For many people, the change in seasons can bring on depressive symptoms—especially in fall and winter when colder temperatures and shorter days (meaning less light) leave them feeling gloomy and drained of energy. But while we’re often tempted to stay indoors and hibernate during these months, a new study from the University of Michigan says we should do just the opposite.

Results of the study, published in the journal Ecopsychology, reveal that depression may be greatly reduced simply by taking a walk in nature. They recruited nearly 2,000 participants and found that those who engaged in weekly group nature walks showed fewer signs of depression and stress and instead enjoyed enhanced mental health and improved overall well-being—even if they had recently experience a traumatic life event such as a illness, unemployment or the death of a loved one.

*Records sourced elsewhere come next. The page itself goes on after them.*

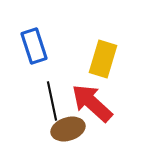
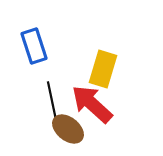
yellow rectangle: moved 10 px down
red arrow: moved 1 px down
brown ellipse: rotated 56 degrees clockwise
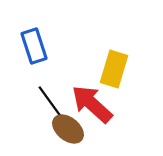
yellow rectangle: moved 11 px right
black line: moved 1 px left, 2 px down; rotated 24 degrees counterclockwise
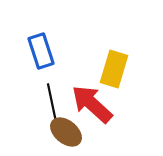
blue rectangle: moved 7 px right, 5 px down
black line: moved 1 px right; rotated 24 degrees clockwise
brown ellipse: moved 2 px left, 3 px down
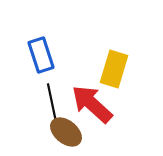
blue rectangle: moved 4 px down
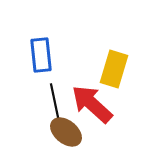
blue rectangle: rotated 12 degrees clockwise
black line: moved 3 px right
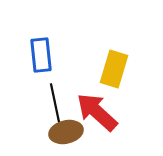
red arrow: moved 5 px right, 8 px down
brown ellipse: rotated 52 degrees counterclockwise
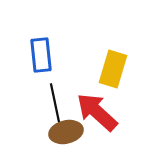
yellow rectangle: moved 1 px left
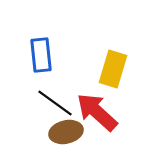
black line: rotated 42 degrees counterclockwise
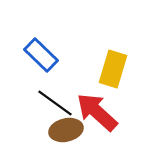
blue rectangle: rotated 40 degrees counterclockwise
brown ellipse: moved 2 px up
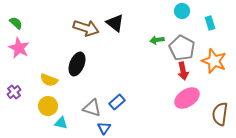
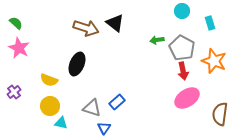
yellow circle: moved 2 px right
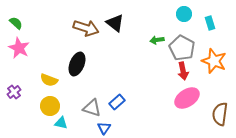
cyan circle: moved 2 px right, 3 px down
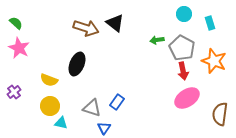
blue rectangle: rotated 14 degrees counterclockwise
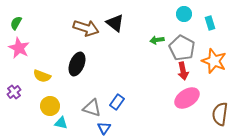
green semicircle: rotated 104 degrees counterclockwise
yellow semicircle: moved 7 px left, 4 px up
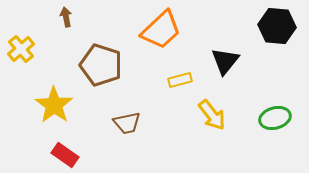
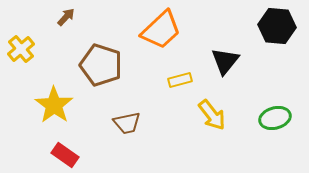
brown arrow: rotated 54 degrees clockwise
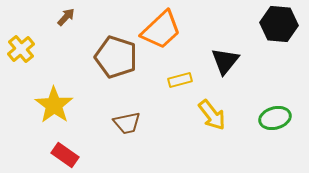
black hexagon: moved 2 px right, 2 px up
brown pentagon: moved 15 px right, 8 px up
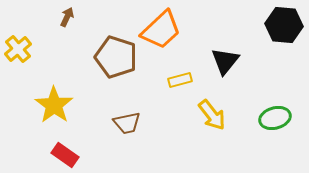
brown arrow: moved 1 px right; rotated 18 degrees counterclockwise
black hexagon: moved 5 px right, 1 px down
yellow cross: moved 3 px left
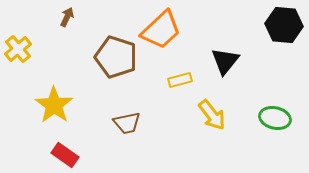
green ellipse: rotated 28 degrees clockwise
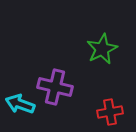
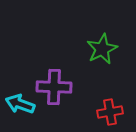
purple cross: moved 1 px left; rotated 12 degrees counterclockwise
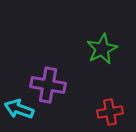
purple cross: moved 6 px left, 2 px up; rotated 8 degrees clockwise
cyan arrow: moved 1 px left, 5 px down
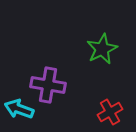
red cross: rotated 20 degrees counterclockwise
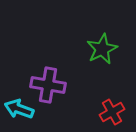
red cross: moved 2 px right
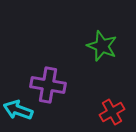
green star: moved 3 px up; rotated 24 degrees counterclockwise
cyan arrow: moved 1 px left, 1 px down
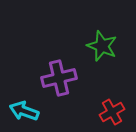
purple cross: moved 11 px right, 7 px up; rotated 24 degrees counterclockwise
cyan arrow: moved 6 px right, 1 px down
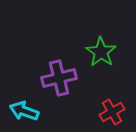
green star: moved 1 px left, 6 px down; rotated 12 degrees clockwise
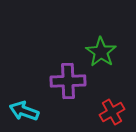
purple cross: moved 9 px right, 3 px down; rotated 12 degrees clockwise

Studies tell us seasonal changes affect women more often than men, and women are also 70% more likely than men to experience depression during their lifetime. In addition to walking outdoors, a healthy diet also supports mental health. Because a diet high in inflammatory foods such as sugars, refined and starchy carbohydrates, processed meats and trans fats has been linked to a 41% higher risk of depression in women according to Harvard researchers, fill your plate instead with anti-inflammatory foods such as low-sugar fruits, non-starchy vegetables, healthy fats and plenty of protein.